EXERCISE — Your task is to output the listing exactly, leaving every image out.

↓

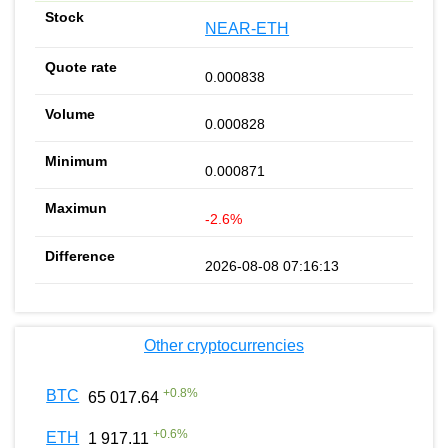
NEAR-ETH
0.000838
0.000828
0.000871
-2.6%
2026-08-08 07:16:13
Other cryptocurrencies
+
0.8
%
BTC
65 017.64
+
0.6
%
ETH
1 917.11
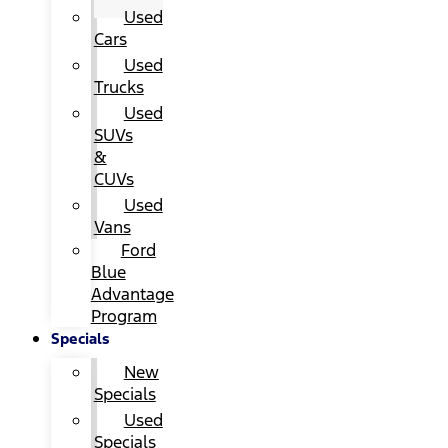
Used
Cars
Used
Trucks
Used
SUVs
&
CUVs
Used
Vans
Ford
Blue
Advantage
Program
Specials
New
Specials
Used
Specials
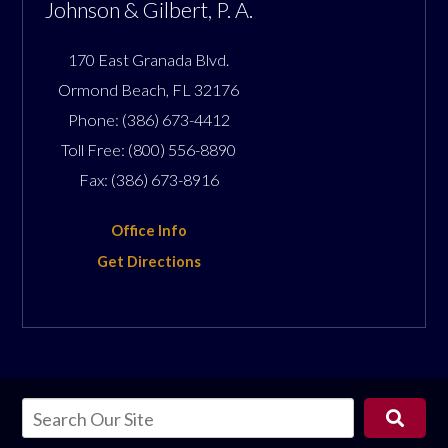
Johnson & Gilbert, P. A.
170 East Granada Blvd.
Ormond Beach
,
FL
32176
Phone:
(386) 673-4412
Toll Free:
(800) 556-8890
Fax:
(386) 673-8916
Office Info
Get Directions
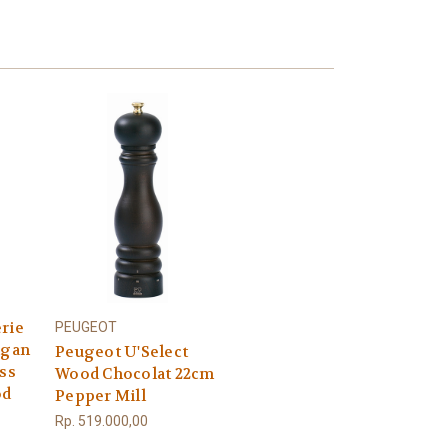
rie
PEUGEOT
ngan
Peugeot U'Select
ess
Wood Chocolat 22cm
od
Pepper Mill
Rp. 519.000,00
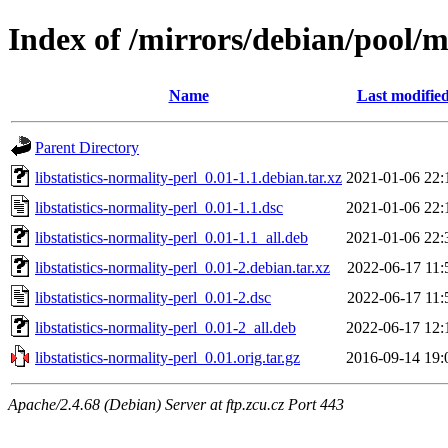
Index of /mirrors/debian/pool/ma
Name
Last modifie
Parent Directory
libstatistics-normality-perl_0.01-1.1.debian.tar.xz
2021-01-06 22:
libstatistics-normality-perl_0.01-1.1.dsc
2021-01-06 22:
libstatistics-normality-perl_0.01-1.1_all.deb
2021-01-06 22:
libstatistics-normality-perl_0.01-2.debian.tar.xz
2022-06-17 11:
libstatistics-normality-perl_0.01-2.dsc
2022-06-17 11:
libstatistics-normality-perl_0.01-2_all.deb
2022-06-17 12:
libstatistics-normality-perl_0.01.orig.tar.gz
2016-09-14 19:
Apache/2.4.68 (Debian) Server at ftp.zcu.cz Port 443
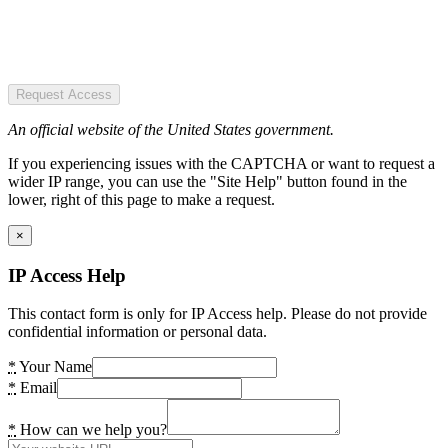
Request Access
An official website of the United States government.
If you experiencing issues with the CAPTCHA or want to request a
wider IP range, you can use the "Site Help" button found in the
lower, right of this page to make a request.
×
IP Access Help
This contact form is only for IP Access help. Please do not provide
confidential information or personal data.
*
Your Name
*
Email
*
How can we help you?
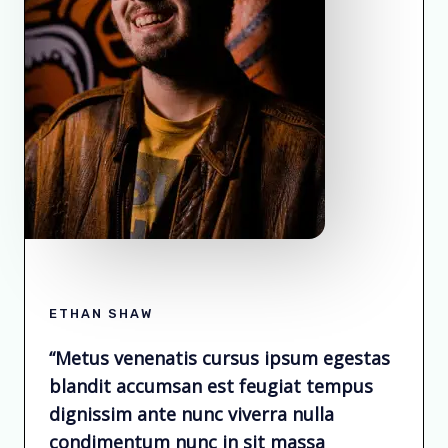
ETHAN SHAW
“Metus venenatis cursus ipsum egestas
blandit accumsan est feugiat tempus
dignissim ante nunc viverra nulla
condimentum nunc in sit massa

↑

YOUR SOLUTION —
NEAR-ETH
0.000838
0.000828
0.000871
-2.6%
2026-08-08 07:16:13
Other cryptocurrencies
+
0.8
%
BTC
65 017.64
+
0.6
%
ETH
1 917.11
Used
Cars
Used
Trucks
Used
SUVs
&
CUVs
Used
Vans
Ford
Blue
Advantage
Program
Specials
New
Specials
Used
Specials
Johnson & Gilbert, P. A.
170 East Granada Blvd.
Ormond Beach
,
FL
32176
Phone:
(386) 673-4412
Toll Free:
(800) 556-8890
Fax:
(386) 673-8916
Office Info
Get Directions
rie
PEUGEOT
ngan
Peugeot U'Select
ess
Wood Chocolat 22cm
od
Pepper Mill
Rp. 519.000,00
Index of /mirrors/debian/pool/ma
Name
Last modifie
Parent Directory
libstatistics-normality-perl_0.01-1.1.debian.tar.xz
2021-01-06 22:
libstatistics-normality-perl_0.01-1.1.dsc
2021-01-06 22:
libstatistics-normality-perl_0.01-1.1_all.deb
2021-01-06 22:
libstatistics-normality-perl_0.01-2.debian.tar.xz
2022-06-17 11:
libstatistics-normality-perl_0.01-2.dsc
2022-06-17 11:
libstatistics-normality-perl_0.01-2_all.deb
2022-06-17 12:
libstatistics-normality-perl_0.01.orig.tar.gz
2016-09-14 19:
Apache/2.4.68 (Debian) Server at ftp.zcu.cz Port 443
Request Access
An official website of the United States government.
If you experiencing issues with the CAPTCHA or want to request a
wider IP range, you can use the "Site Help" button found in the
lower, right of this page to make a request.
×
IP Access Help
This contact form is only for IP Access help. Please do not provide
confidential information or personal data.
*
Your Name
*
Email
*
How can we help you?
ETHAN SHAW
“Metus venenatis cursus ipsum egestas
blandit accumsan est feugiat tempus
dignissim ante nunc viverra nulla
condimentum nunc in sit massa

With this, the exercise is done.